>>>

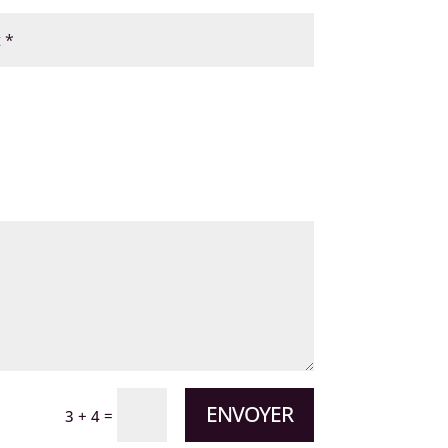
ENVOYER
=
3 + 4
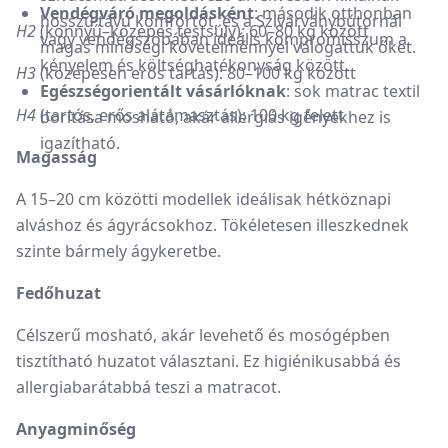
Vendégváró megoldásként
: második otthonban
hosszú távú komfortot, és a Szivárványbútornál
H2
(könnyű–közepes testsúly): 60–80 kg között
vagy vendégszobában ideális kompromisszum a
magas minőségi követelménnyel válogattuk őket.
kényelem és költséghatékonyság között.
H3
(közepesen erős tartás): 80–100 kg között
Egészségorientált vásárlóknak
: sok matrac textil
H4
(tartós, erős alátámasztás): 100 kg felett
borítása mosható, akár allergiás igényekhez is
igazítható.
Magasság
A 15–20 cm közötti modellek ideálisak hétköznapi
alváshoz és ágyrácsokhoz. Tökéletesen illeszkednek
szinte bármely ágykeretbe.
Fedőhuzat
Célszerű mosható, akár levehető és mosógépben
tisztítható huzatot választani. Ez higiénikusabbá és
allergiabarátabbá teszi a matracot.
Anyagminőség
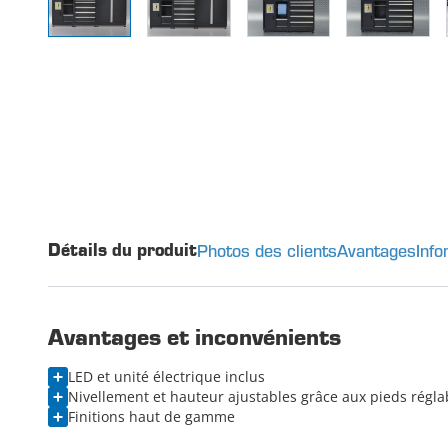
Photos des clients
Avantages
Info
Détails du produit
Avantages et inconvénients
LED et unité électrique inclus
Nivellement et hauteur ajustables grâce aux pieds régla
Finitions haut de gamme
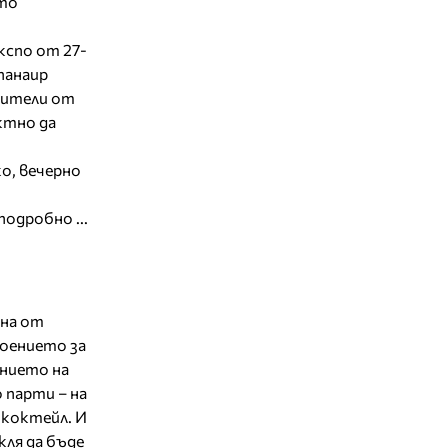
ото
кспо от 27-
панаир
дители от
ктно да
о, вечерно
подробно ...
на от
оението за
нието на
 парти – на
 коктейл. И
кля да бъде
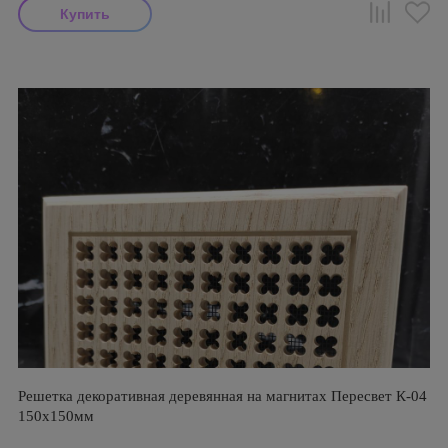
Решетка декоративная деревянная на магнитах Пересвет К-04
150х150мм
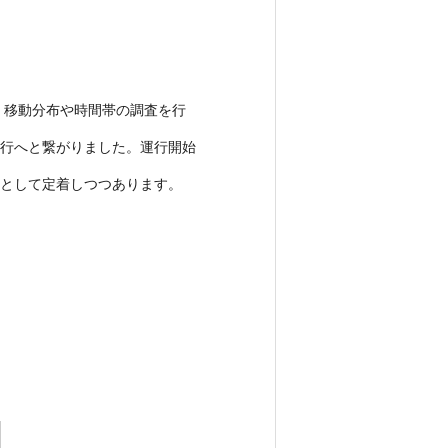
度、移動分布や時間帯の調査を行
運行へと繋がりました。運行開始
として定着しつつあります。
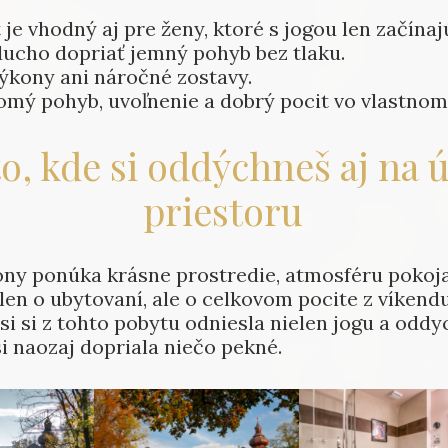
je vhodný aj pre ženy, ktoré s jogou len začínaj
ucho dopriať jemný pohyb bez tlaku.
ýkony ani náročné zostavy.
omý pohyb, uvoľnenie a dobrý pocit vo vlastnom 
o, kde si oddýchneš aj na 
priestoru
ony ponúka krásne prostredie, atmosféru pokoja
 len o ubytovaní, ale o celkovom pocite z víkendu
i si z tohto pobytu odniesla nielen jogu a oddyc
 si naozaj dopriala niečo pekné.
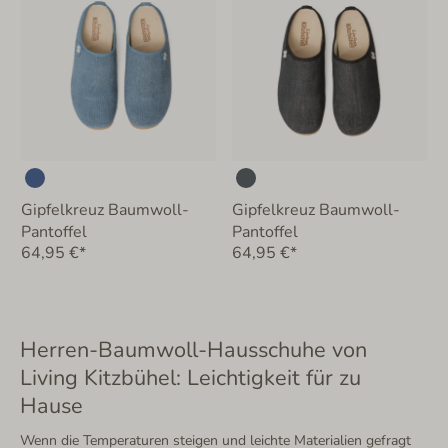
Gipfelkreuz Baumwoll-
Gipfelkreuz Baumwoll-
Pantoffel
Pantoffel
64,95 €*
64,95 €*
Herren-Baumwoll-Hausschuhe von
Living Kitzbühel: Leichtigkeit für zu
Hause
Wenn die Temperaturen steigen und leichte Materialien gefragt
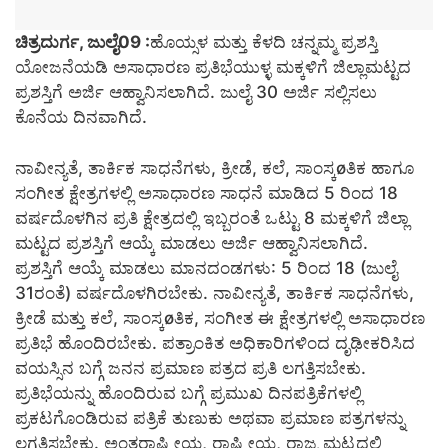
ಚಿತ್ರದುರ್ಗ, ಜುಲೈ09 :
ಹೊಯ್ಸಳ ಮತ್ತು ಕೆಳದಿ ಚನ್ನಮ್ಮ ಪ್ರಶಸ್ತಿ
ಯೋಜನೆಯಡಿ ಅಸಾಧಾರಣ ಪ್ರತಿಭೆಯುಳ್ಳ ಮಕ್ಕಳಿಗೆ ಜಿಲ್ಲಾಮಟ್ಟದ
ಪ್ರಶಸ್ತಿಗೆ ಅರ್ಜಿ ಆಹ್ವಾನಿಸಲಾಗಿದೆ. ಜುಲೈ 30 ಅರ್ಜಿ ಸಲ್ಲಿಸಲು
ಕೊನೆಯ ದಿನವಾಗಿದೆ.
ನಾವೀನ್ಯತೆ, ತಾರ್ಕಿಕ ಸಾಧನೆಗಳು, ಕ್ರೀಡೆ, ಕಲೆ, ಸಾಂಸ್ಕøತಿಕ ಹಾಗೂ
ಸಂಗೀತ ಕ್ಷೇತ್ರಗಳಲ್ಲಿ ಅಸಾಧಾರಣ ಸಾಧನೆ ಮಾಡಿದ 5 ರಿಂದ 18
ವರ್ಷದೊಳಗಿನ ಪ್ರತಿ ಕ್ಷೇತ್ರದಲ್ಲಿ ಇಬ್ಬರಂತೆ ಒಟ್ಟು 8 ಮಕ್ಕಳಿಗೆ ಜಿಲ್ಲಾ
ಮಟ್ಟದ ಪ್ರಶಸ್ತಿಗೆ ಆಯ್ಕೆ ಮಾಡಲು ಅರ್ಜಿ ಆಹ್ವಾನಿಸಲಾಗಿದೆ.
ಪ್ರಶಸ್ತಿಗೆ ಆಯ್ಕೆ ಮಾಡಲು ಮಾನದಂಡಗಳು: 5 ರಿಂದ 18 (ಜುಲೈ
31ರಂತೆ) ವರ್ಷದೊಳಗಿರಬೇಕು. ನಾವೀನ್ಯತೆ, ತಾರ್ಕಿಕ ಸಾಧನೆಗಳು,
ಕ್ರೀಡೆ ಮತ್ತು ಕಲೆ, ಸಾಂಸ್ಕøತಿಕ, ಸಂಗೀತ ಈ ಕ್ಷೇತ್ರಗಳಲ್ಲಿ ಅಸಾಧಾರಣ
ಪ್ರತಿಭೆ ಹೊಂದಿರಬೇಕು. ಪತ್ರಾಂಕಿತ ಅಧಿಕಾರಿಗಳಿಂದ ದೃಢೀಕರಿಸಿದ
ವಯಸ್ಸಿನ ಬಗ್ಗೆ ಜನನ ಪ್ರಮಾಣ ಪತ್ರದ ಪ್ರತಿ ಲಗತ್ತಿಸಬೇಕು.
ಪ್ರತಿಭೆಯನ್ನು ಹೊಂದಿರುವ ಬಗ್ಗೆ ಪ್ರಮುಖ ದಿನಪತ್ರಿಕೆಗಳಲ್ಲಿ
ಪ್ರಕಟಗೊಂಡಿರುವ ಪತ್ರಿಕೆ ತುಣುಕು ಅಥವಾ ಪ್ರಮಾಣ ಪತ್ರಗಳನ್ನು
ಲಗತ್ತಿಸಬೇಕು. ಅಂತರಾಷ್ಟ್ರೀಯ, ರಾಷ್ಟ್ರೀಯ, ರಾಜ್ಯ ಮಟ್ಟದಲ್ಲಿ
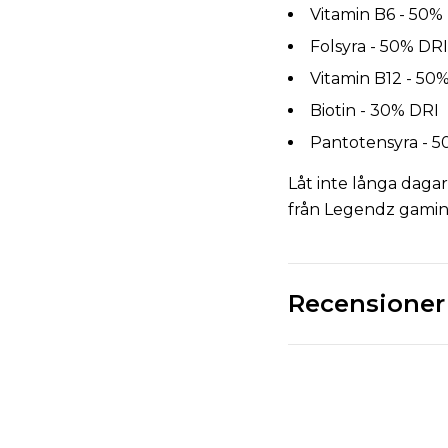
Vitamin B6 - 50%
Folsyra - 50% DRI
Vitamin B12 - 50
Biotin - 30% DRI
Pantotensyra - 
Låt inte långa dagar
från Legendz gaming 
Recensioner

<<<

» **WORK TO COMPLETE**:
For each line above that contains the word "mosható", make a copy.

» **ANSWER TO THIS PROBLEM**:
borítása mosható, akár allergiás igényekhez is
Célszerű mosható, akár levehető és mosógépben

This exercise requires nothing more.